Fiennes and Varma are no doubt key draws, but this Simon Godwin-directed production also has some peculiar timing that merits attention. People and politics are in turmoil — inner and outer turmoil. And the “war zone” that it is creating is as much a torture of our minds as Macbeth has in his own restless agony.

Ralph Fiennes and Indira Varma as Macbeth and Lady Macbeth. Image by Marc Brenner.

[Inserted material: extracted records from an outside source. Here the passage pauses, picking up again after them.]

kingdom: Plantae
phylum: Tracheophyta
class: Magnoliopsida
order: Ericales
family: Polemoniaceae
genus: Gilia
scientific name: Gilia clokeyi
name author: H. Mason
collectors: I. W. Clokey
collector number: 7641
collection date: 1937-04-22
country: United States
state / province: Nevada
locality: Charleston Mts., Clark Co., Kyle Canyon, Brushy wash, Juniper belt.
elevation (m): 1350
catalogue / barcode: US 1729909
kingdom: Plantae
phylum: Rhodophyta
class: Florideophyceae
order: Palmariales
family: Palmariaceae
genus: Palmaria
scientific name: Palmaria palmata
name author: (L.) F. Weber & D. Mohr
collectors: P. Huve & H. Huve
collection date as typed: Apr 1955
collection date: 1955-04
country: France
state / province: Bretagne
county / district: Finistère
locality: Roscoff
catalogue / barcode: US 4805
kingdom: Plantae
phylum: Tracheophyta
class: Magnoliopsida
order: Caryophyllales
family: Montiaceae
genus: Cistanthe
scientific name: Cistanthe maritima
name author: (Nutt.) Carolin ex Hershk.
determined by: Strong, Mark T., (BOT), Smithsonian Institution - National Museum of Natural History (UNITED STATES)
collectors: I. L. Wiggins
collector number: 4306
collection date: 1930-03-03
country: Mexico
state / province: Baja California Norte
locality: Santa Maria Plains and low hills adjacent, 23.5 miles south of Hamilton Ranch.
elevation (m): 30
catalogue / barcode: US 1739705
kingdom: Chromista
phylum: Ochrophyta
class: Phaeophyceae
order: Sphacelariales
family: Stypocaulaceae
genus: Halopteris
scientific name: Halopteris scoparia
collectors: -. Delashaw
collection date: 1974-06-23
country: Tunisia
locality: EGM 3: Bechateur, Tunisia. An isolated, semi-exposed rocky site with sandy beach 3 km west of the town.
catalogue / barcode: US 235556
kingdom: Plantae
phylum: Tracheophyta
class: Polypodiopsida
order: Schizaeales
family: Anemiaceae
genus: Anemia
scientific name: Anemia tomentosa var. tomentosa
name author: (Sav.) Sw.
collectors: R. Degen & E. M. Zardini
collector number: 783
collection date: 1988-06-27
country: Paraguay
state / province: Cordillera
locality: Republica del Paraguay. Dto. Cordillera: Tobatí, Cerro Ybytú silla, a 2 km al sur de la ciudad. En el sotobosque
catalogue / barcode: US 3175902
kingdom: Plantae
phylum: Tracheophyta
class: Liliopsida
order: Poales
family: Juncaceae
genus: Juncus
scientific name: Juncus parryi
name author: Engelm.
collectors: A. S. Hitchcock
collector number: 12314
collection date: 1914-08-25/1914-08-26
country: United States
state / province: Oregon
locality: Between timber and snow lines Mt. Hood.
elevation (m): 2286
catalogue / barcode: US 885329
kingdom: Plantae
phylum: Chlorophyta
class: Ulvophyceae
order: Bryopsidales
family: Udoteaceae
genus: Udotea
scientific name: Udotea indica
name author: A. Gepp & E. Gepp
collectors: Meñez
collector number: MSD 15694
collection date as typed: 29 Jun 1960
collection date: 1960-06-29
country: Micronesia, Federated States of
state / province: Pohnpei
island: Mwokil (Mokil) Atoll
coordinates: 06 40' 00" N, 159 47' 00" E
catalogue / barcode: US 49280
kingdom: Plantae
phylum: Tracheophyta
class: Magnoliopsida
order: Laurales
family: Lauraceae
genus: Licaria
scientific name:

The play itself is as chilling a spectacle as The Bard intended it to be. Maybe the weird sisters and their cryptic predictions stirred the havoc, but Macbeth was hardly an ambitionless pacifist. As seen in the earliest scene, he is first and foremost a soldier.

And in this version, it is particularly illuminating to see exceptionally talented performers acting Macbeth’s most perplexing (perhaps arcane?) lines; understanding dawns on the audience for the peripheral as well as pivotal scenes, and character nuances are more pronounced. Varma’s Lady Macbeth is especially poignant, and Steffan Rhodri‘s Banquo especially haunting.

The play in brief: Lady Macbeth goads her husband into murdering the King. And then, after Macbeth becomes a murderous tyrant, she is driven to madness and kills herself. Later, Macbeth must pay for his own bloodthirst and treachery.

Ben Turner as Macduff in Macbeth. Image by Marc Brenner.

“It is a tale… full of sound and fury,” as Shakespeare himself writes within it, that offers cautions of false loyalty; hallucinations of mightiness and indestructibility; betrayal of self and others; and blood, lots of blood.

It shows how those who crave it can — and will — scheme to grasp at power. How conscience can eat away at mental health, and how communities and nations are torn apart through violence.

And it offers a line that embodies the dichotomy of politics today — the head and the heart — and proves that they can work together, for better or worse: Says Malcolm (Ewan Black), “Dispute it like a man.” Returns Macduff (Ben Turner), “I shall do so; But I must also feel it as a man.”

Macbeth is mostly sold out. Tickets will not be available for purchase at the venue, and there will not be additional dates added. However, small numbers of seats may become available for sale on the website. Additionally, STC has partnered with TodayTix to offer a limited number of $20 tickets for every performance.